Asimilasyon yerine, paralel toplumların yükselişi ve toplumsal uyumun yavaş yavaş aşınmasıyla karşı karşıyayız. Sorun göçün kendisi değil, göçün nasıl ele alındığıdır: Çok hızlı, çok fazla ve entegrasyon için yeterli mekanizmalar olmadan gerçekleşmesi.
Avrupalılar, toplumlarının doğal bir evriminden değil; giderek daha fazla insanın rahatsızlık duyduğu zoraki bir dönüşümden geçiyor.

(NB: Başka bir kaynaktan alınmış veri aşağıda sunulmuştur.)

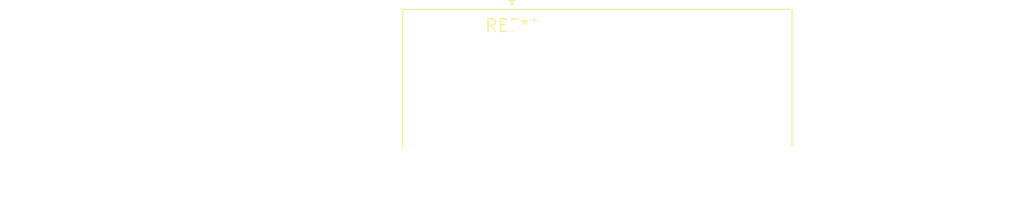
<source format=kicad_pcb>
(kicad_pcb (version 20240108) (generator pcbnew)

  (general
    (thickness 1.6)
  )

  (paper "A4")
  (layers
    (0 "F.Cu" signal)
    (31 "B.Cu" signal)
    (32 "B.Adhes" user "B.Adhesive")
    (33 "F.Adhes" user "F.Adhesive")
    (34 "B.Paste" user)
    (35 "F.Paste" user)
    (36 "B.SilkS" user "B.Silkscreen")
    (37 "F.SilkS" user "F.Silkscreen")
    (38 "B.Mask" user)
    (39 "F.Mask" user)
    (40 "Dwgs.User" user "User.Drawings")
    (41 "Cmts.User" user "User.Comments")
    (42 "Eco1.User" user "User.Eco1")
    (43 "Eco2.User" user "User.Eco2")
    (44 "Edge.Cuts" user)
    (45 "Margin" user)
    (46 "B.CrtYd" user "B.Courtyard")
    (47 "F.CrtYd" user "F.Courtyard")
    (48 "B.Fab" user)
    (49 "F.Fab" user)
    (50 "User.1" user)
    (51 "User.2" user)
    (52 "User.3" user)
    (53 "User.4" user)
    (54 "User.5" user)
    (55 "User.6" user)
    (56 "User.7" user)
    (57 "User.8" user)
    (58 "User.9" user)
  )

  (setup
    (pad_to_mask_clearance 0)
    (pcbplotparams
      (layerselection 0x00010fc_ffffffff)
      (plot_on_all_layers_selection 0x0000000_00000000)
      (disableapertmacros false)
      (usegerberextensions false)
      (usegerberattributes false)
      (usegerberadvancedattributes false)
      (creategerberjobfile false)
      (dashed_line_dash_ratio 12.000000)
      (dashed_line_gap_ratio 3.000000)
      (svgprecision 4)
      (plotframeref false)
      (viasonmask false)
      (mode 1)
      (useauxorigin false)
      (hpglpennumber 1)
      (hpglpenspeed 20)
      (hpglpendiameter 15.000000)
      (dxfpolygonmode false)
      (dxfimperialunits false)
      (dxfusepcbnewfont false)
      (psnegative false)
      (psa4output false)
      (plotreference false)
      (plotvalue false)
      (plotinvisibletext false)
      (sketchpadsonfab false)
      (subtractmaskfromsilk false)
      (outputformat 1)
      (mirror false)
      (drillshape 1)
      (scaleselection 1)
      (outputdirectory "")
    )
  )

  (net 0 "")

  (footprint "DSUB-26-HD_Male_Horizontal_P2.29x1.98mm_EdgePinOffset8.35mm_Housed_MountingHolesOffset10.89mm" (layer "F.Cu") (at 0 0))

)

</source>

Bir diğer unsur da vaatlerle gerçekler arasındaki uçurumun giderek büyümesidir. Sanayi devriminden bu yana ilk kez Batı’daki çocuklar, ebeveynlerinden daha fakir. Daha az kazanıyorlar, daha az mal varlıkları var ve emeklilik ya da ev sahibi olma açısından daha karanlık bir gelecekle karşı karşıyalar.
Aynı zamanda, siyasal beklentilerle gerçekler arasında da bir uçurum açılmış durumda: “Seçimler hiçbir şeyi değiştirmez” inancı, artık Batı’da en yaygın kanaatlerden biri haline gelmiş durumda. İnsanlar belirli bir yaşam standardı bekliyor ancak mevcut sistem bunu giderek daha az karşılayabiliyor.
Bu beklenti uçurumu, yalnızca sandıkta değil, potansiyel olarak daha “kinetik” yollarla — yani şiddetle — dışa vurulacak bir hayal kırıklığının zeminini oluşturuyor.
Betz’in hesaplamaları tahmine dayanmıyor. Barbara Walter gibi akademisyenlerin öncülük ettiği istatistiksel modelleri kullanıyor. İç çatışma belirtilerinin görüldüğü yerlerde, gerçek şiddet olaylarının yaşanma olasılığı yıllık yüzde 4’tür.
Bu, beş yıl içinde iç çatışma riskinin %18,5 olduğu anlamına geliyor. Şimdi, tahminlere göre en az 10 Batı ülkesinin bu risk kategorisinde yer aldığını hatırlayalım. İç savaşların yayılma eğilimi göz önüne alındığında, bir ülkenin çökmesi durumunda diğerlerinin de aynı yolu izleme riski çarpıcı biçimde %60’a kadar çıkıyor.
Huzursuzluğu bastırmak için geçmişte kullanılan yöntemler — sosyal harcamalar, yatıştırıcı söylemler — artık işe yaramıyor, çünkü para bitti. Ukrayna’dan Orta Doğu’ya kadar olan dış krizler ise bu süreci yalnızca hızlandırıyor.
Eski Avrupa’nın zamanı da, araçları da tükeniyor.
Kemer sıkmanın habercileri her yerde. Betz buna “yeniden kabileleşme” (retribalisation) diyor: Etnik veya ideolojik feodal beyliklere dönüşen uluslar ya da (en kötü senaryoda) İkinci Dünya Savaşı sonrası Orta Avrupa’dakilere rakip nüfus hareketleri.
Bunların hiçbiri kaçınılmaz değil; ancak toplumlar kendi temel sorunlarıyla yüzleşmedikçe hepsi mümkün. Çokkültürlü bir ütopya yanılgısına tutunmak, yalnızca daha fazla parçalanmayı garanti eder.
Her zamanki gibi, ironi acımasızdır: “Popülizmin tehlikeleri” hakkında en yüksek sesle bağıranlar, gerçek sorunları inkâr edip ele almayı reddederek, aslında korktukları felaketin zeminini bizzat hazırlıyorlar.